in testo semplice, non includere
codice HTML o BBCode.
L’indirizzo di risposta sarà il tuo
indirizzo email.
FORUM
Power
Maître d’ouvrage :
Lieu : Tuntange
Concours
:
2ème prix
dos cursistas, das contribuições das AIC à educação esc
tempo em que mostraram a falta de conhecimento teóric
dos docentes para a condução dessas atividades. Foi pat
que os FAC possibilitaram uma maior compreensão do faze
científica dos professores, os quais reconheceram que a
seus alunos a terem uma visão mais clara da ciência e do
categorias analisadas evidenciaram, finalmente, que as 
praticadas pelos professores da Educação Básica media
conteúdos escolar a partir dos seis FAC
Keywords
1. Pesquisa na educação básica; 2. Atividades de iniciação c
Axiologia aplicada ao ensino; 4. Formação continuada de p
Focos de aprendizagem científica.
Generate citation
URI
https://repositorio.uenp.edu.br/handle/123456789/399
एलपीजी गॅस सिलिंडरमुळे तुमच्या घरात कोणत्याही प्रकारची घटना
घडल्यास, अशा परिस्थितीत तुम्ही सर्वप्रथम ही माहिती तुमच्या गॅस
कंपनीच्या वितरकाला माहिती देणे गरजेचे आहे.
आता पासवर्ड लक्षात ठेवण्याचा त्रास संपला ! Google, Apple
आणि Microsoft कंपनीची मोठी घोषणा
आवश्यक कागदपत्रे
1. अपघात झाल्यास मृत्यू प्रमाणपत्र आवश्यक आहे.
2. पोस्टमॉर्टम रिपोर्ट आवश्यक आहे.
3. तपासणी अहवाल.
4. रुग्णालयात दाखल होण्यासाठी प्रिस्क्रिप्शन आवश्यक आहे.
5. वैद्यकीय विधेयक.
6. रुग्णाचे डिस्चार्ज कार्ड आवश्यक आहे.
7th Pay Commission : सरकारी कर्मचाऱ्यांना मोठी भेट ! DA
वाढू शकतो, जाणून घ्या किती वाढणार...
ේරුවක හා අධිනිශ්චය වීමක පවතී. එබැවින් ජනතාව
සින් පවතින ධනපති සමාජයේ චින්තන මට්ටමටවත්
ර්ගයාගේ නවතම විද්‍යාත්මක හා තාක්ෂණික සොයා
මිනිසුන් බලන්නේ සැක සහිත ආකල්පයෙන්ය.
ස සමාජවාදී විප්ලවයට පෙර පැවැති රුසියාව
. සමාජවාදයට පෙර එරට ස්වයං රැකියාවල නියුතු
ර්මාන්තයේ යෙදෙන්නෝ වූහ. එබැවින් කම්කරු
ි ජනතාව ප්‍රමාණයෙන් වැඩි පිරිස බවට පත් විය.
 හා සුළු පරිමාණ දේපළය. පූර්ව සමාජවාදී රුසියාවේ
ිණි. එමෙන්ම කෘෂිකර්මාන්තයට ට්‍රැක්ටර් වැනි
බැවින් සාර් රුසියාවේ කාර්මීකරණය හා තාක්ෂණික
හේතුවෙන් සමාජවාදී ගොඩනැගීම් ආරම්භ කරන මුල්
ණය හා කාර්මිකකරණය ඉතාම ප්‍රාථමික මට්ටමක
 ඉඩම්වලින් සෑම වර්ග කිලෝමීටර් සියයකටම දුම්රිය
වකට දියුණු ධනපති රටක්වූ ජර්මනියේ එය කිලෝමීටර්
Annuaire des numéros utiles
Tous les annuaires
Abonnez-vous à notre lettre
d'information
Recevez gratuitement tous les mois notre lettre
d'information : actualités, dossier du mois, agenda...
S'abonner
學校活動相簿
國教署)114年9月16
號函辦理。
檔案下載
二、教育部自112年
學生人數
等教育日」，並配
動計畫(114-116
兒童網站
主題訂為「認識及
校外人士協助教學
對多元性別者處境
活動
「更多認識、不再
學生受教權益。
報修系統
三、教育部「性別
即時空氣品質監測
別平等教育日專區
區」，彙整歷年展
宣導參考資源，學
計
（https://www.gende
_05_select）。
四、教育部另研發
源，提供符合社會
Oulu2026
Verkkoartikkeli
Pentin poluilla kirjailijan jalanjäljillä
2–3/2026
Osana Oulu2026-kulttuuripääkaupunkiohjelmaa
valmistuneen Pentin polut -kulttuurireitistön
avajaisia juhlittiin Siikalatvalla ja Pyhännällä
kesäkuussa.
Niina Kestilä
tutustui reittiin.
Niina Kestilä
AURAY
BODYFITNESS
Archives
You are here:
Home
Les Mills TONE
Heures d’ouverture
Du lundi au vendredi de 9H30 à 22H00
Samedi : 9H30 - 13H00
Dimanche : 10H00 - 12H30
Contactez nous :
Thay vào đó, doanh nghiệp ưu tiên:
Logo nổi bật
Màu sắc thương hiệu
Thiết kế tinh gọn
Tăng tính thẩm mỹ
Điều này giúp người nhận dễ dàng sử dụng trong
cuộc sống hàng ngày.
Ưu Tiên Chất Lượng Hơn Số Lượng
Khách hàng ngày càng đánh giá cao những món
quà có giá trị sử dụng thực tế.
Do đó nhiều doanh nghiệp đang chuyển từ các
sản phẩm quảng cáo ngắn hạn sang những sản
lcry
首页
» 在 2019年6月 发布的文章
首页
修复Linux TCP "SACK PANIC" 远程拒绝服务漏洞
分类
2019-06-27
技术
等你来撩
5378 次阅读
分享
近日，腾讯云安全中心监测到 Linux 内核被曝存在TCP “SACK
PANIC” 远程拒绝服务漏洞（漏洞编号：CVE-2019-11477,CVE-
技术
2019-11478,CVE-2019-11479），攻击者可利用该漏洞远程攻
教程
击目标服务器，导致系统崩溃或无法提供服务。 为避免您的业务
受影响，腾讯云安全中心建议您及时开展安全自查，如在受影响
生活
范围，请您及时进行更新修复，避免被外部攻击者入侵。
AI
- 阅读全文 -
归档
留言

===============

- Work task
Wherever the word "doanh" turns up in the records above, copy the line that holds it.

- Exercise answer
Thay vào đó, doanh nghiệp ưu tiên:
Do đó nhiều doanh nghiệp đang chuyển từ các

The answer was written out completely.